[Dataset entries]
= = = = =

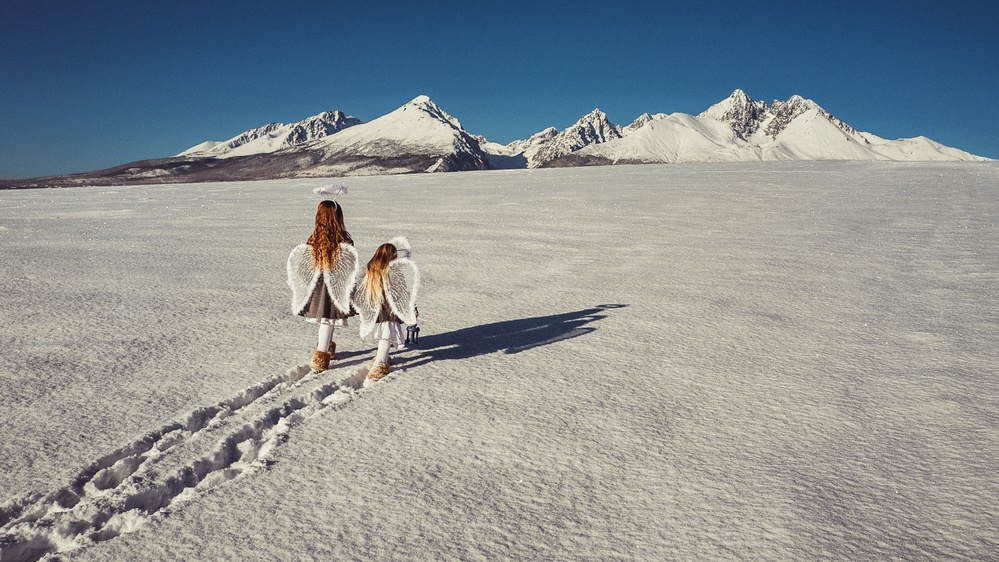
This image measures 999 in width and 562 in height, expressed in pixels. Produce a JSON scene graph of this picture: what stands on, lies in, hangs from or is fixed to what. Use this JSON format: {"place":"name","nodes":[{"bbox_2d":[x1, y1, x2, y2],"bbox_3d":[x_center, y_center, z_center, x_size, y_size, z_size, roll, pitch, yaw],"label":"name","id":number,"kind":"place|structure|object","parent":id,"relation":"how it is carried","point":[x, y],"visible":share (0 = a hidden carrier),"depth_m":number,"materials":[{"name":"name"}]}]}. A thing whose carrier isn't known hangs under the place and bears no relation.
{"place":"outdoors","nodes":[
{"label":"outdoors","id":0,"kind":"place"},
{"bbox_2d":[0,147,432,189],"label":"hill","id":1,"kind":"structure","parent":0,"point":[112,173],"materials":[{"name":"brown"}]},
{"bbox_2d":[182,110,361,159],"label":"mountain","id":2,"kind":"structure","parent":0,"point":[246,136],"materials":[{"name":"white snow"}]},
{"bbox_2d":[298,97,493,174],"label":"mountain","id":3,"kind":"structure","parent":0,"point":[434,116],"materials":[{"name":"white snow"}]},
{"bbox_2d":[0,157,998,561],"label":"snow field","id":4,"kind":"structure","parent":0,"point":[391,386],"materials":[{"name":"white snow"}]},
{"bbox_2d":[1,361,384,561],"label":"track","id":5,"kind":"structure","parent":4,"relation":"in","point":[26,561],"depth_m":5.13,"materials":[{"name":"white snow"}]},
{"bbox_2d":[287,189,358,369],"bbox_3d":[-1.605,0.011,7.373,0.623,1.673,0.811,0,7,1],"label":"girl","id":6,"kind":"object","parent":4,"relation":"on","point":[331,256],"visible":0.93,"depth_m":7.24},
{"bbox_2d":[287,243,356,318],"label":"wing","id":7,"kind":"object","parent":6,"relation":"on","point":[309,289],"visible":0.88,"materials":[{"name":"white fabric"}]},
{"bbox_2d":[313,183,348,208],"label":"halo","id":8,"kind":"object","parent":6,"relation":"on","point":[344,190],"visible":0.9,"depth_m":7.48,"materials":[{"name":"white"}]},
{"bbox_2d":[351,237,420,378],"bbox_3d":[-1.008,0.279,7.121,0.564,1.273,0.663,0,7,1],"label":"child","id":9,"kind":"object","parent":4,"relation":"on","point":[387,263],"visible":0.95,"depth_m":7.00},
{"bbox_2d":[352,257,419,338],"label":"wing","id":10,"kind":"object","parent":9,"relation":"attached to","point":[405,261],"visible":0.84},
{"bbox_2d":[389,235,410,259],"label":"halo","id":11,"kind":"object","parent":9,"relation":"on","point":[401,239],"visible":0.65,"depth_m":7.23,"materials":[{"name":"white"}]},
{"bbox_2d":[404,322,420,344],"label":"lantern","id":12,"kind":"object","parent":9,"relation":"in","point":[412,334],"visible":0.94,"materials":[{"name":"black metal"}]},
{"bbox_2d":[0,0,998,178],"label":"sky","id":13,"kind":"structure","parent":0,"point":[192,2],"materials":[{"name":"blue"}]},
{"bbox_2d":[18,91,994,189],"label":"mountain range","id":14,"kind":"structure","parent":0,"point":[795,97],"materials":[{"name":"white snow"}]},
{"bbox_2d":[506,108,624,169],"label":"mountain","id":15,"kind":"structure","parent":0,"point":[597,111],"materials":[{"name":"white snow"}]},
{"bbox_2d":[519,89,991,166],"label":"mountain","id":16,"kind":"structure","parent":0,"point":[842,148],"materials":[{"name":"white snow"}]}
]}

= = = = =

• [Work task]: Write out each line again, exactly as it appears above, except for any picture.

• [Answer area]:
This image measures 999 in width and 562 in height, expressed in pixels. Produce a JSON scene graph of this picture: what stands on, lies in, hangs from or is fixed to what. Use this JSON format: {"place":"name","nodes":[{"bbox_2d":[x1, y1, x2, y2],"bbox_3d":[x_center, y_center, z_center, x_size, y_size, z_size, roll, pitch, yaw],"label":"name","id":number,"kind":"place|structure|object","parent":id,"relation":"how it is carried","point":[x, y],"visible":share (0 = a hidden carrier),"depth_m":number,"materials":[{"name":"name"}]}]}. A thing whose carrier isn't known hangs under the place and bears no relation.
{"place":"outdoors","nodes":[
{"label":"outdoors","id":0,"kind":"place"},
{"bbox_2d":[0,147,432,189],"label":"hill","id":1,"kind":"structure","parent":0,"point":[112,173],"materials":[{"name":"brown"}]},
{"bbox_2d":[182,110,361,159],"label":"mountain","id":2,"kind":"structure","parent":0,"point":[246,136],"materials":[{"name":"white snow"}]},
{"bbox_2d":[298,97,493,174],"label":"mountain","id":3,"kind":"structure","parent":0,"point":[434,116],"materials":[{"name":"white snow"}]},
{"bbox_2d":[0,157,998,561],"label":"snow field","id":4,"kind":"structure","parent":0,"point":[391,386],"materials":[{"name":"white snow"}]},
{"bbox_2d":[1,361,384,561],"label":"track","id":5,"kind":"structure","parent":4,"relation":"in","point":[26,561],"depth_m":5.13,"materials":[{"name":"white snow"}]},
{"bbox_2d":[287,189,358,369],"bbox_3d":[-1.605,0.011,7.373,0.623,1.673,0.811,0,7,1],"label":"girl","id":6,"kind":"object","parent":4,"relation":"on","point":[331,256],"visible":0.93,"depth_m":7.24},
{"bbox_2d":[287,243,356,318],"label":"wing","id":7,"kind":"object","parent":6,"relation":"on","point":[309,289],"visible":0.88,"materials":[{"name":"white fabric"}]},
{"bbox_2d":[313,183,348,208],"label":"halo","id":8,"kind":"object","parent":6,"relation":"on","point":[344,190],"visible":0.9,"depth_m":7.48,"materials":[{"name":"white"}]},
{"bbox_2d":[351,237,420,378],"bbox_3d":[-1.008,0.279,7.121,0.564,1.273,0.663,0,7,1],"label":"child","id":9,"kind":"object","parent":4,"relation":"on","point":[387,263],"visible":0.95,"depth_m":7.00},
{"bbox_2d":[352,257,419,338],"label":"wing","id":10,"kind":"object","parent":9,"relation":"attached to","point":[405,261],"visible":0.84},
{"bbox_2d":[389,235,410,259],"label":"halo","id":11,"kind":"object","parent":9,"relation":"on","point":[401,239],"visible":0.65,"depth_m":7.23,"materials":[{"name":"white"}]},
{"bbox_2d":[404,322,420,344],"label":"lantern","id":12,"kind":"object","parent":9,"relation":"in","point":[412,334],"visible":0.94,"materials":[{"name":"black metal"}]},
{"bbox_2d":[0,0,998,178],"label":"sky","id":13,"kind":"structure","parent":0,"point":[192,2],"materials":[{"name":"blue"}]},
{"bbox_2d":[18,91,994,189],"label":"mountain range","id":14,"kind":"structure","parent":0,"point":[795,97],"materials":[{"name":"white snow"}]},
{"bbox_2d":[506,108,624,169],"label":"mountain","id":15,"kind":"structure","parent":0,"point":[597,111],"materials":[{"name":"white snow"}]},
{"bbox_2d":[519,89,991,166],"label":"mountain","id":16,"kind":"structure","parent":0,"point":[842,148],"materials":[{"name":"white snow"}]}
]}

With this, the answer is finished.